Fragmento del documento:

Ayer meditábamos sobre María Madre de Dios. Y hoy consideramos que, precisamente por ser Madre de Dios también es nuestra Madre. Cuenta una de las Numerarias que comenzó el trabajo del Opus Dei en Kenia el caso de una muchacha africana perteneciente a la tribu kalenjin. Ella recordaba que entre sus antepasados siempre habían adorado a un solo Dios, que para ellos estaba en el sol. Le ofrecían, en el día más largo del año, el cordero más blanco de los rebaños. En tiempos de su abuela llegaron misioneros católicos y protestantes, y su abuela iba una semana a escuchar las explicaciones de una misión y a la siguiente las de la otra. Y fue la Madre de Dios la que hizo que se convirtiera a la fe católica, después de algún tiempo. Pensó ―entre otras muchas razones― que la religión que tenía una Madre como la Virgen María debía ser la mejor de todas.

Trabajo requerido: En el fragmento del documento, ¿qué ofrecían a Dios los antepasados de la muchacha kalenjin en el día más largo del año?

Datos registrados:
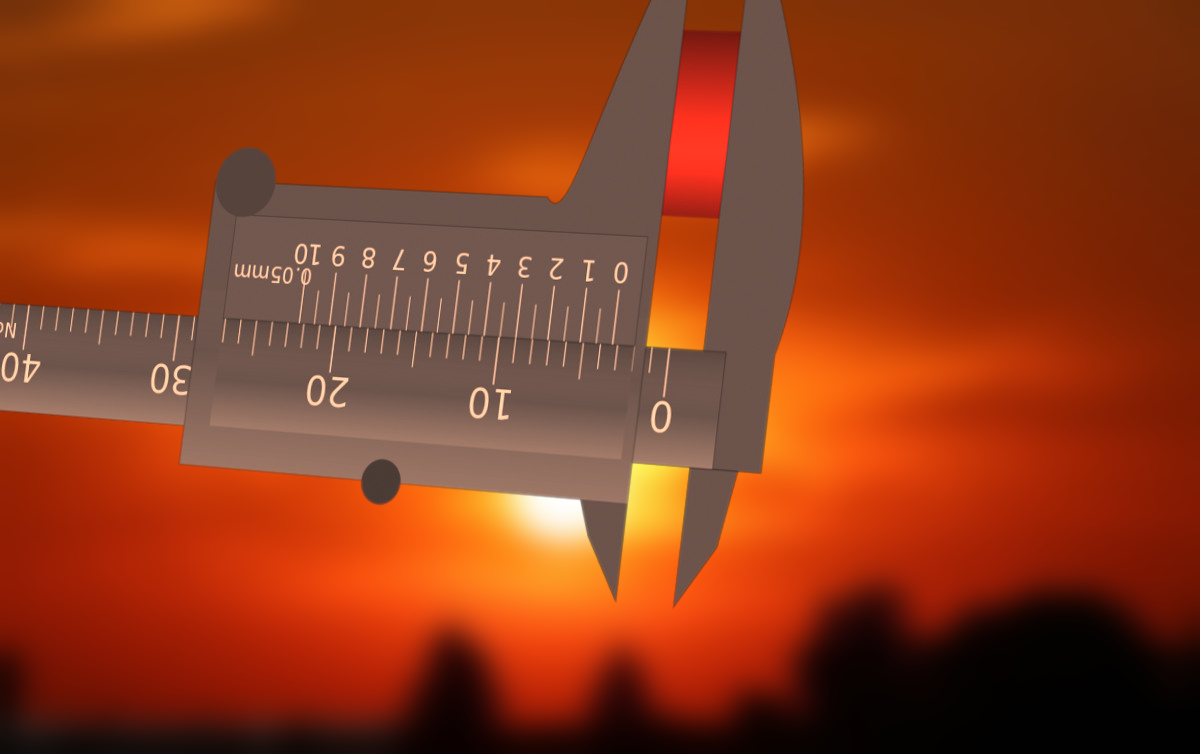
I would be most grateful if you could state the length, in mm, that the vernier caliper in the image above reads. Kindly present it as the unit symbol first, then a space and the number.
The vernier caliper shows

Respuesta: El cordero más blanco de los rebaños.